Significant riser oscillations were observed during deep water drilling operations. The riser frequency was above and below the rotation speed of the drill pipe. Laboratory tests and of a riser section has been conducted for these riser drilling-induced vibrations. The first test consists of first measuring the fluid forces between a rotating drill pipe and a riser. In the second test, an elastically supported riser self excites about a rotating drill pipe. An analytical model is developed for predicting these drilling induced riser oscillations. The results show that fluid coupled riser vibrations can result from the fluid forces generated in the annular fluid between the rotating drill pipe and the riser.

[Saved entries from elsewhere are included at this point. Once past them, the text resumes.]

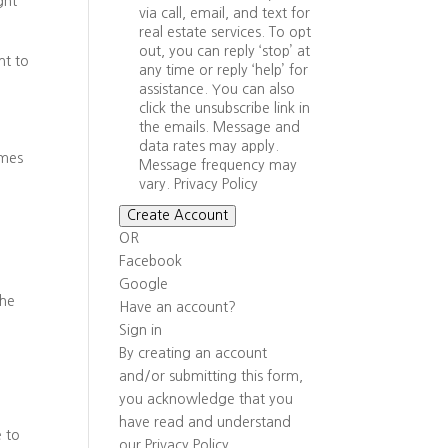
ght
via call, email, and text for
real estate services. To opt
out, you can reply ‘stop’ at
nt to
any time or reply ‘help’ for
assistance. You can also
click the unsubscribe link in
the emails. Message and
data rates may apply.
omes
Message frequency may
vary.
Privacy Policy
Create Account
OR
Facebook
Google
the
Have an account?
Sign in
By creating an account
and/or submitting this form,
you
acknowledge that you
have read and understand
e to
our
Privacy Policy
.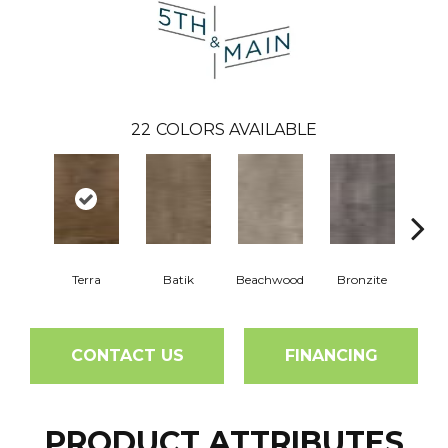
22
COLORS AVAILABLE
Terra
Batik
Beachwood
Bronzite
Ca
CONTACT US
FINANCING
PRODUCT ATTRIBUTES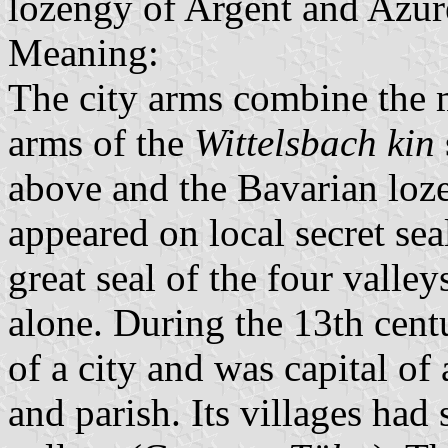
lozengy of Argent and Azur
Meaning:
The city arms combine the 
arms of the
Wittelsbach kin
above and the Bavarian loze
appeared on local secret sea
great seal of the four valle
alone. During the 13th cent
of a city and was capital of a
and parish. Its villages had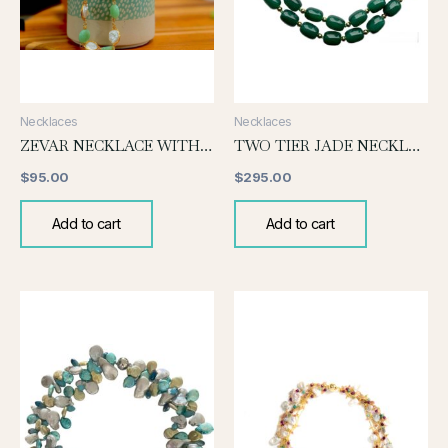
Necklaces
Necklaces
ZEVAR NECKLACE WITH JADE AND PEARL
TWO TIER JADE NECKLACE
$
95.00
$
295.00
Add to cart
Add to cart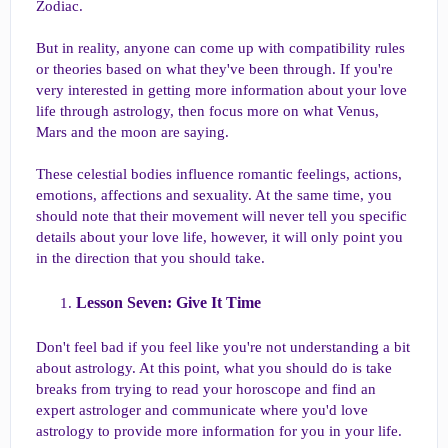
Zodiac.
But in reality, anyone can come up with compatibility rules
or theories based on what they've been through. If you're
very interested in getting more information about your love
life through astrology, then focus more on what Venus,
Mars and the moon are saying.
These celestial bodies influence romantic feelings, actions,
emotions, affections and sexuality. At the same time, you
should note that their movement will never tell you specific
details about your love life, however, it will only point you
in the direction that you should take.
Lesson Seven: Give It Time​
Don't feel bad if you feel like you're not understanding a bit
about astrology. At this point, what you should do is take
breaks from trying to read your horoscope and find an
expert astrologer and communicate where you'd love
astrology to provide more information for you in your life.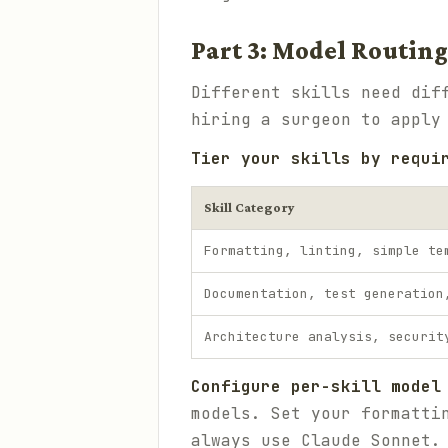
Part 3: Model Routing
Different skills need dif
hiring a surgeon to apply
Tier your skills by requi
Skill Category
Formatting, linting, simple te
Documentation, test generation
Architecture analysis, securit
Configure per-skill model
models. Set your formatti
always use Claude Sonnet.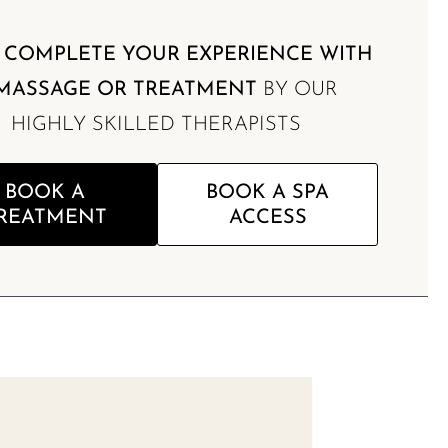
,
COMPLETE YOUR EXPERIENCE WITH
MASSAGE OR TREATMENT
BY OUR
HIGHLY SKILLED THERAPISTS
BOOK A
BOOK A SPA
REATMENT
ACCESS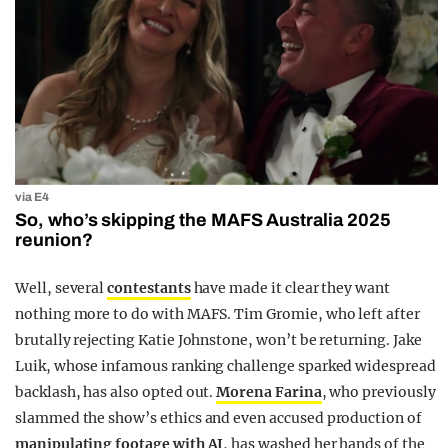
via E4
So, who’s skipping the MAFS Australia 2025
reunion?
Well, several
contestants
have made it clear they want
nothing more to do with MAFS. Tim Gromie, who left after
brutally rejecting Katie Johnstone, won’t be returning. Jake
Luik, whose infamous ranking challenge sparked widespread
backlash, has also opted out.
Morena Farina
, who previously
slammed the show’s ethics and even accused production of
manipulating footage with AI
, has washed her hands of the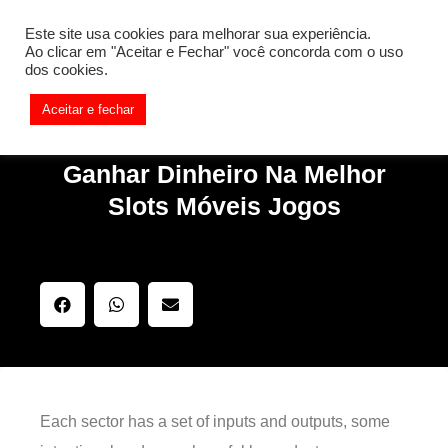
[REQ_ERR: COULDNT_RESOLVE_HOST] [KTrafficClient]
Este site usa cookies para melhorar sua experiência.
Something is wrong. Enable debug mode to see the reason.
Ao clicar em "Aceitar e Fechar" você concorda com o uso
dos cookies.
Aceitar e fechar
Ganhar Dinheiro Na Melhor
Slots Móveis Jogos
Each sector has a set of inputs and outputs, some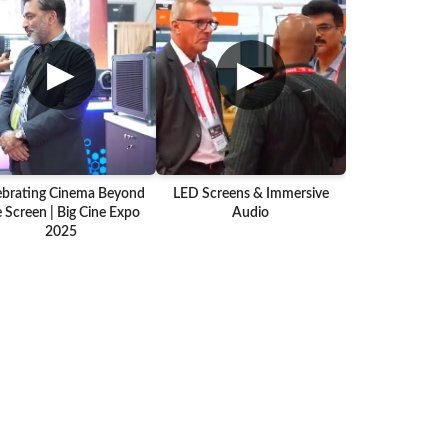
▶
▶
ebrating Cinema Beyond
LED Screens & Immersive
 Screen | Big Cine Expo
Audio
2025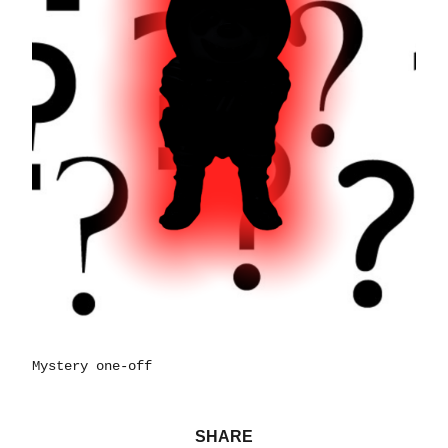
Mystery one-off
SHARE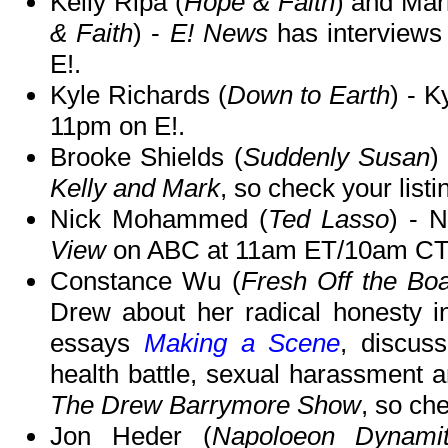
Kelly Ripa (
Hope & Faith
) and Mar
& Faith
) -
E! News
has interviews
E!.
Kyle Richards (
Down to Earth
) - K
11pm on E!.
Brooke Shields (
Suddenly Susan
)
Kelly and Mark
, so check your listi
Nick Mohammed (
Ted Lasso
) - N
View
on ABC at 11am ET/10am CT
Constance Wu (
Fresh Off the Boa
Drew about her radical honesty in
essays
Making a Scene
, discus
health battle, sexual harassment 
The Drew Barrymore Show
, so che
Jon Heder (
Napoloeon Dynami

A deep water riser assembly in 6000 ft (2000 m) of water is shown in Figure 1. During drilling, fluid flows downward inside the drill pipe and upward in the annulus between the drill pipe and the riser. The drill string rotates at 30 to 120 rpm, (0.5 to 2 cycles per second). The drill pipe has 5 inch (12.5 cm) outside diameter and riser has an outside diameter of 13 (33 cm). A submerged buoy supports riser weight. Riser tension is set to about 40% higher than the wet weight of the riser so the riser is always in tension. The drill pipe is also in tension along the riser section; it goes into compression below the mudline where the riser is cemented into the earth.
ROV field measurements made of the riser motion during drilling with sea water as the drill fluid show that the riser oscillates approximately 1 ft (0.3 m) amplitude. The riser vibrates between the mudline and the buoy at an unsteady range of frequencies between 40 to 60 cycle per minute, 0.6 to 1 Hz. The vibration only occurs during drilling. The currents were nominal on the third and final day of drilling, when the vibrations caused fatigue failure of the riser at the buoy. l.